PARIS (Reuters) - L'ancien secrétaire général de la CGT Louis Viannet (1992-1999) s'est joint lundi, dans une interview au Monde, aux nombreux détracteurs de l'actuel numéro un de la première organisation syndicale française, Thierry Lepaon, pour demander sa démission.
Le sort de la direction de la CGT est au coeur d'une réunion des 56 membres de la commission exécutive de la centrale, mardi et mercredi, et d'une session extraordinaire de son "parlement", le comité confédéral national (CCN), le 13 janvier.
La préparation de ces débats a été lundi au menu d'une réunion des dix membres du bureau confédéral, dont fait partie Thierry Lepaon, que seul le CCN est habilité à révoquer.
Selon une source interne, le successeur de Bernard Thibault s'est montré "lucide" et prêt à travailler sur "l'ensemble des hypothèses" examinées par le bureau.
Mais pour Louis Viannet, il "se grandirait (...) en annonçant publiquement, et avant même la réunion du comité confédéral national, sa décision de remettre son mandat à la disposition du CCN."
Les appels à la démission de Thierry Lepaon se sont multipliés fin 2014 au sein de la CGT, après des révélations sur la rénovation de son logement de fonction et de son bureau et sur la prime de départ qu'il a perçue quand il a quitté ses fonctions au sein des instances du syndicat en Normandie.
Ces "fuites" ont plongé l'organisation dans une crise sans précédent. Le secrétaire général de la CGT a cependant jusqu'ici résisté à ces appels et lancé en décembre une contre-offensive pour tenter de rester à son poste jusqu'à la fin de son mandat, en 2016.
AGGIORNAMENTO
Dans Le Monde, Louis Viannet, 81 ans, critique les tentatives de Thierry Lepaon et de ses partisans de s'"abriter" derrière la "campagne médiatique" déclenchée par ces "fuites" pour justifier un maintien du statu quo.
"En clamant sa volonté de rester coûte que coûte dans sa responsabilité, Thierry Lepaon tend à confondre détermination et entêtement", ajoute l'ancien dirigeant, selon qui "tout doit être tenté pour garder une CGT unie".
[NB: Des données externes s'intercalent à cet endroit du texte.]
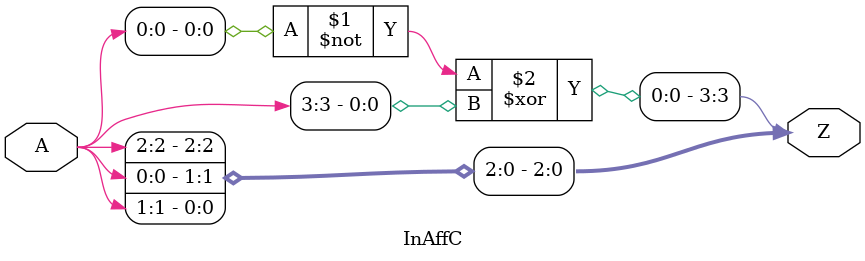
<source format=v>
module InAffC(
    input  [3:0] A,
    output [3:0] Z
    );
    assign Z[0] = A[1];
    assign Z[1] = A[0];
    assign Z[2] = A[2];
    assign Z[3] = ~ A[0] ^ A[3];
endmodule


</source>
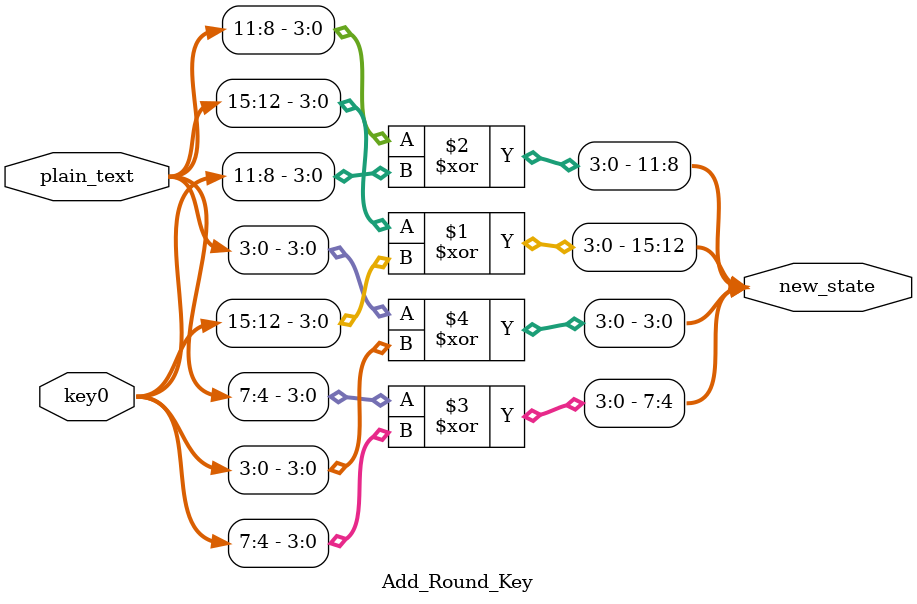
<source format=sv>
/*######################################################################*\
## Module Name: Add_Round_Key    
## Author : Omnia Mohamed
## Date:  March 2024
## Description : this module consists of the bitwise xor of the 16-bit round key and the 16-bit state matrix.
## 
\*######################################################################*/
module  Add_Round_Key(input logic [15:0] plain_text,input logic[15:0] key0,output logic [15:0] new_state);
    assign new_state[15:12]= plain_text[15:12] ^ key0[15:12];
    assign new_state[11:8]= plain_text[11:8] ^ key0[11:8];
    assign new_state[7:4]= plain_text[7:4] ^ key0[7:4];
    assign new_state[3:0]= plain_text[3:0] ^ key0[3:0];
endmodule:Add_Round_Key
</source>
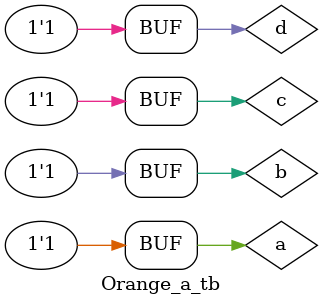
<source format=sv>
module Orange_a_tb();
reg a, b, c, d;
wire y;

Orange_a DUT0 (.a(a), .b(b), .c(c), .d(d), .y(y));

initial begin
    a=1'b0; b=1'b0; c=1'b0; d=1'b0; #10;
    a=1'b0; b=1'b0; c=1'b0; d=1'b1; #10;
    a=1'b0; b=1'b0; c=1'b1; d=1'b0; #10;
    a=1'b0; b=1'b0; c=1'b1; d=1'b1; #10;
    a=1'b0; b=1'b1; c=1'b0; d=1'b0; #10;
    a=1'b0; b=1'b1; c=1'b0; d=1'b1; #10;
    a=1'b0; b=1'b1; c=1'b1; d=1'b0; #10;
    a=1'b0; b=1'b1; c=1'b1; d=1'b1; #10;
    a=1'b1; b=1'b0; c=1'b0; d=1'b0; #10;
    a=1'b1; b=1'b0; c=1'b0; d=1'b1; #10;
    a=1'b1; b=1'b0; c=1'b1; d=1'b0; #10;
    a=1'b1; b=1'b0; c=1'b1; d=1'b1; #10;
    a=1'b1; b=1'b1; c=1'b0; d=1'b0; #10;
    a=1'b1; b=1'b1; c=1'b0; d=1'b1; #10;
    a=1'b1; b=1'b1; c=1'b1; d=1'b0; #10;
    a=1'b1; b=1'b1; c=1'b1; d=1'b1; #10;
end
endmodule
</source>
Il estime que "l'énorme majorité" des militants de la CGT veut avant tout "sauvegarder son potentiel de mobilisation et de rassemblement" et qu'il vaut donc mieux "regarder la vérité en face, aussi dure soit-elle".
Les pratiques révélées par la presse ne sont pas habituelles dans la vie de la CGT et sèment "le doute sur la sincérité" avec laquelle elle défend ses valeurs, ajoute l'ancien dirigeant, qui plaide pour un "véritable aggiornamento" de l'organisation.
Louis Viannet avait amorcé ce mouvement en démissionnant en décembre 1996 du bureau politique du Parti communiste. Mais son successeur, Bernard Thibault, n'a pas réussi, en dépit de ses tentatives, à mener à son terme la transformation de la CGT.
"Je partage assez ce que dit Louis Viannet, qui fait des constats tout à fait justes", confiait lundi soir à Reuters un membre de la commission exécutive, tout en admettant que les discussions de cette instance risquaient d'être très tendues.
Selon le même responsable, la constitution d'un nouveau bureau confédéral serait acquise. Toute la question serait de savoir si ce sera avec ou sans Thierry Lepaon.
"J'espère que la maturité va l'emporter", a commenté un autre responsable, selon qui le bureau a aussi examiné des propositions en matière de transparence, de règles de vie interne et de procédures financières.